The third farmer said, "I've got four hurdle pens down in one of my fields, and a small
flock of wethers, so if you will just step down with me I will show you how it is done."
The illustration depicts my friend as he is about to demonstrate the matter to me. His
lucid explanation was evidently that which was in the mind of the writer of the article in
the cyclopædia. What was it? Can you place those fifteen sheep?
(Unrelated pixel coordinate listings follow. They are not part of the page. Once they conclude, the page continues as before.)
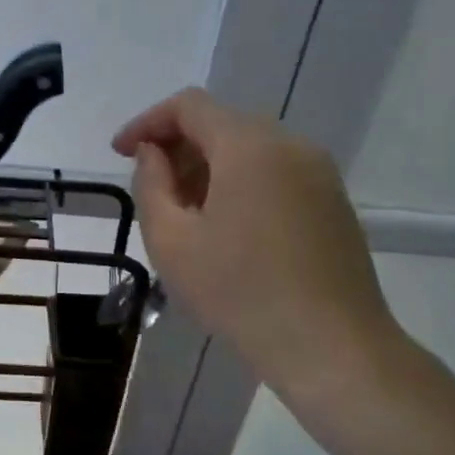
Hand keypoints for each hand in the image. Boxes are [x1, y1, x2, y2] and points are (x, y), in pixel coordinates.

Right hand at [113, 89, 396, 394]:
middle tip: (150, 189)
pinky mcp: (333, 201)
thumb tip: (153, 154)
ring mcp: (319, 172)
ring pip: (249, 149)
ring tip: (184, 214)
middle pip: (221, 123)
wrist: (331, 348)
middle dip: (178, 147)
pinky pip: (275, 172)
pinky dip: (240, 183)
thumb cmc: (239, 293)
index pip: (189, 106)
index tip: (121, 154)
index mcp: (249, 146)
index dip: (147, 122)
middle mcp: (290, 144)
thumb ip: (151, 184)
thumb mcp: (171, 241)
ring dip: (208, 168)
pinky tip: (225, 229)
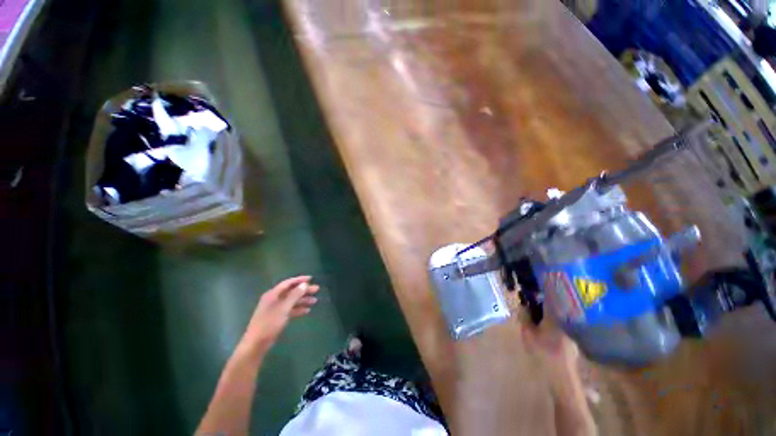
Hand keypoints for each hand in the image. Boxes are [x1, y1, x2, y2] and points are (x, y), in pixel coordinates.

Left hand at [239, 276, 319, 354]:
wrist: (256, 345)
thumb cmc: (269, 324)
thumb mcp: (283, 308)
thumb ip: (294, 295)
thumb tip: (304, 284)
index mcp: (273, 294)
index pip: (288, 283)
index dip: (300, 280)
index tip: (311, 279)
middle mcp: (274, 299)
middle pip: (291, 291)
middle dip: (304, 290)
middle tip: (317, 289)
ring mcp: (275, 309)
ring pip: (291, 301)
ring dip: (303, 300)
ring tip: (315, 301)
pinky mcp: (276, 318)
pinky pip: (289, 310)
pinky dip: (298, 309)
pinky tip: (307, 311)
263.—KING ARTHUR'S KNIGHTS.
King Arthur sat at the Round Table on three successive evenings with his knights—
Beleobus, Caradoc, Driam, Eric, Floll, and Galahad—but on no occasion did any person
have as his neighbour one who had before sat next to him. On the first evening they sat in
alphabetical order round the table. But afterwards King Arthur arranged the two next
sittings so that he might have Beleobus as near to him as possible and Galahad as far
away from him as could be managed. How did he seat the knights to the best advantage,
remembering that rule that no knight may have the same neighbour twice?
264.—THE CITY LUNCHEONS.
Twelve men connected with a large firm in the City of London sit down to luncheon
together every day in the same room. The tables are small ones that only accommodate
two persons at the same time. Can you show how these twelve men may lunch together
on eleven days in pairs, so that no two of them shall ever sit twice together? We will
represent the men by the first twelve letters of the alphabet, and suppose the first day's
pairing to be as follows—
(A B) (C D) (E F) (G H) (I J) (K L).